Exercise description: Give again, word for word, each line below starting at the one that contains "Grant County Classes" and ending at the one that contains "Two tracks will".

━━━━━━━━

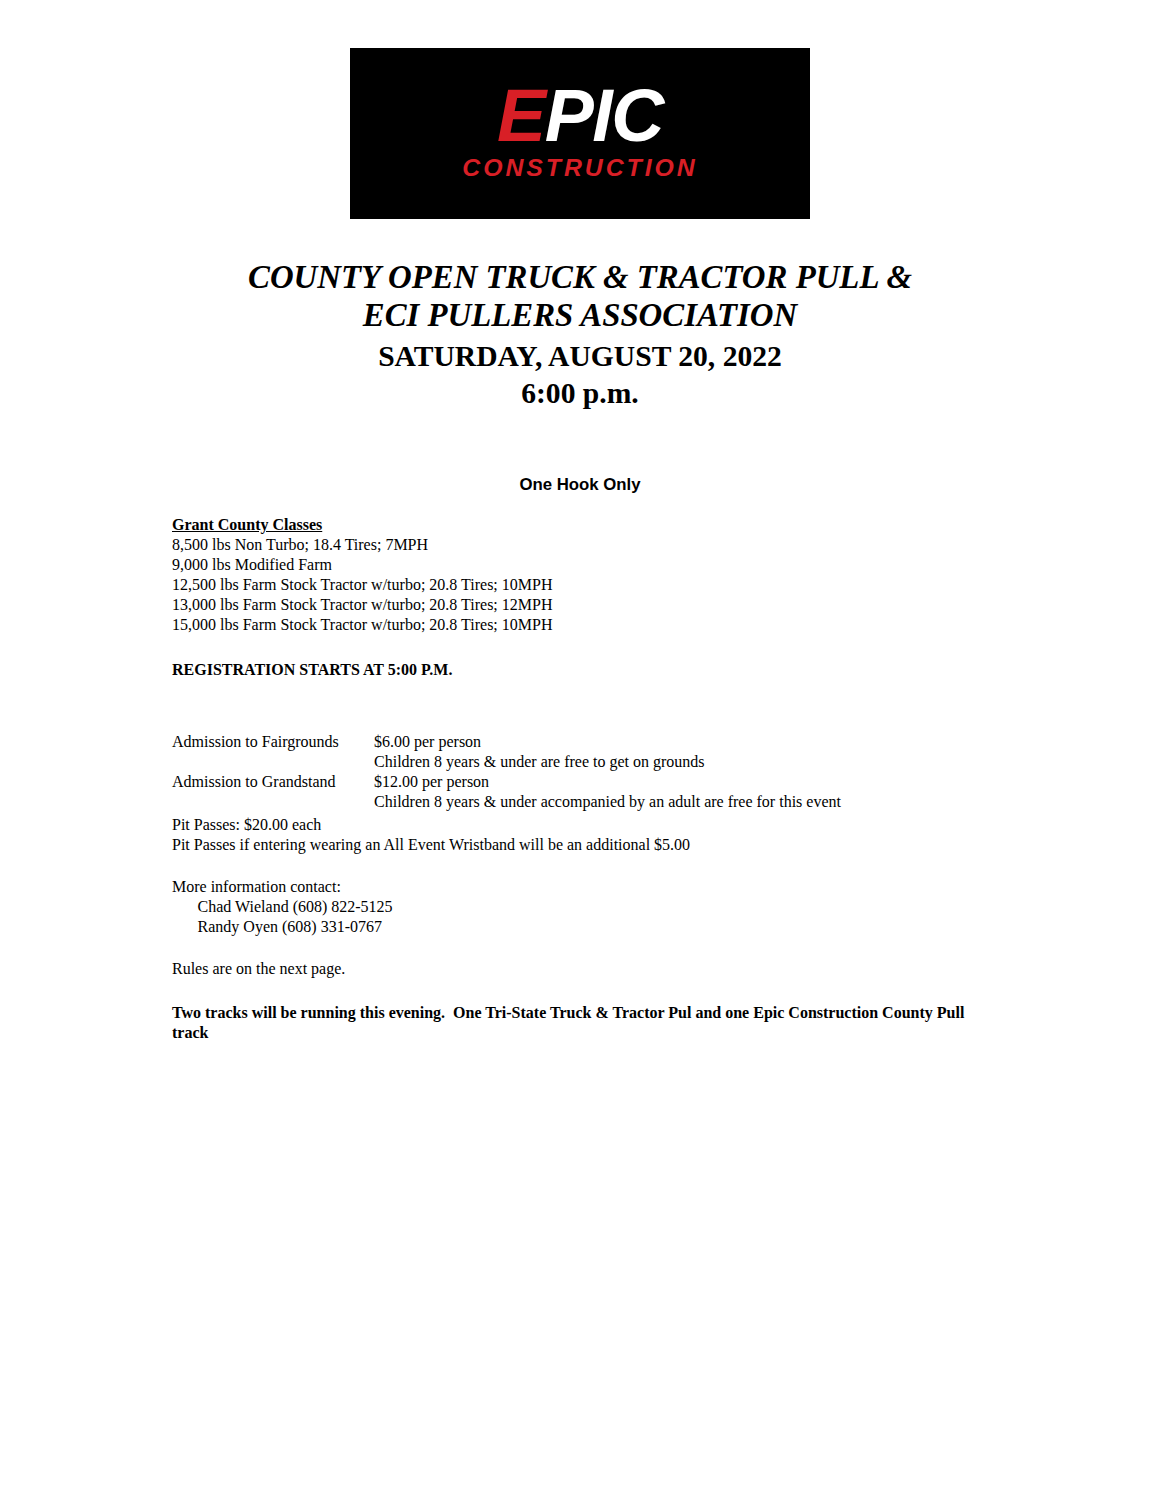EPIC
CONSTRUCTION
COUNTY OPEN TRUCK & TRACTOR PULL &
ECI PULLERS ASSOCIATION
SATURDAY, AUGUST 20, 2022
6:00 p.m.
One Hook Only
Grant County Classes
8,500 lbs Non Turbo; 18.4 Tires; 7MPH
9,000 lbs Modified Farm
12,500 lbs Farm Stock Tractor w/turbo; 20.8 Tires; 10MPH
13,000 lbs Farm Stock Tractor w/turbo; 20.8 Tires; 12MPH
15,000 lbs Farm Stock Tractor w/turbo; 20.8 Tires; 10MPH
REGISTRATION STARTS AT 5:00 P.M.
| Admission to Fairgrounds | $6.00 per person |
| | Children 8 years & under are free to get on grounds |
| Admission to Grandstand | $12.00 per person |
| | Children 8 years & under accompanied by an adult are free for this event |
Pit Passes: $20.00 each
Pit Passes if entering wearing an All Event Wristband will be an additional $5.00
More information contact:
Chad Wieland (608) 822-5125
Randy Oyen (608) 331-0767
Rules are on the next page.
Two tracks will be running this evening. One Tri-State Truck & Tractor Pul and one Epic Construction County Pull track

━━━━━━━━

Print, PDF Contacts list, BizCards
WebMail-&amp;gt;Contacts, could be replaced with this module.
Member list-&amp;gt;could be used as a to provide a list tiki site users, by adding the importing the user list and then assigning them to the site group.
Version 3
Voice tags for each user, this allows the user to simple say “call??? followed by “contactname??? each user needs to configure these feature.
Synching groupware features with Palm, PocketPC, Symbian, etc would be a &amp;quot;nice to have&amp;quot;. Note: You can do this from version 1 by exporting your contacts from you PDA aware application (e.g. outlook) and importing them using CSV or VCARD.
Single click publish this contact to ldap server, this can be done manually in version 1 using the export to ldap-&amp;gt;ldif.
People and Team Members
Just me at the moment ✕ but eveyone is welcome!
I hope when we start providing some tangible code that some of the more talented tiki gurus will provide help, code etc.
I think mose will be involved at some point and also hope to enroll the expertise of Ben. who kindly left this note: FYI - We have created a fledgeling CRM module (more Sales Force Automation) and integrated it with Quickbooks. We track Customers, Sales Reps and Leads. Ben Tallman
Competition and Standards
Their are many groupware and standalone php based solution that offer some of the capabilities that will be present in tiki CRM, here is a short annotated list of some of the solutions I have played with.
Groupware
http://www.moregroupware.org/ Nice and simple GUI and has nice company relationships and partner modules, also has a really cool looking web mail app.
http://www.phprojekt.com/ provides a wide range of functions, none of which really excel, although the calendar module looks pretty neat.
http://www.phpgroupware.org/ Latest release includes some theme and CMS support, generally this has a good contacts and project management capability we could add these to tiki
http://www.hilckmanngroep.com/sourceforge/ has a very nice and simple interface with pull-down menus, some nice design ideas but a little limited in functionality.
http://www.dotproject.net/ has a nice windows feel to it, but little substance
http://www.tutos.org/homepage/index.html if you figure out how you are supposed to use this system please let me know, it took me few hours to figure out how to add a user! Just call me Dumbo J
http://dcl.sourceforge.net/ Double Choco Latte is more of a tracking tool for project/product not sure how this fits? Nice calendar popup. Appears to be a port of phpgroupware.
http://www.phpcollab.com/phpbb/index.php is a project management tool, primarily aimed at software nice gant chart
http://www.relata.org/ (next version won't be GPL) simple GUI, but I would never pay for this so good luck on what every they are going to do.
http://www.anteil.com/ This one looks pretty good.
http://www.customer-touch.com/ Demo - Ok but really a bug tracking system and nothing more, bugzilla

━━━━━━━━

Response for this exercise:
Grant County Classes
8,500 lbs Non Turbo; 18.4 Tires; 7MPH
9,000 lbs Modified Farm
12,500 lbs Farm Stock Tractor w/turbo; 20.8 Tires; 10MPH
13,000 lbs Farm Stock Tractor w/turbo; 20.8 Tires; 12MPH
15,000 lbs Farm Stock Tractor w/turbo; 20.8 Tires; 10MPH
REGISTRATION STARTS AT 5:00 P.M.
| Admission to Fairgrounds | $6.00 per person |
| | Children 8 years & under are free to get on grounds |
| Admission to Grandstand | $12.00 per person |
| | Children 8 years & under accompanied by an adult are free for this event |
Pit Passes: $20.00 each
Pit Passes if entering wearing an All Event Wristband will be an additional $5.00
More information contact:
Chad Wieland (608) 822-5125
Randy Oyen (608) 331-0767
Rules are on the next page.
Two tracks will be running this evening. One Tri-State Truck & Tractor Pul and one Epic Construction County Pull track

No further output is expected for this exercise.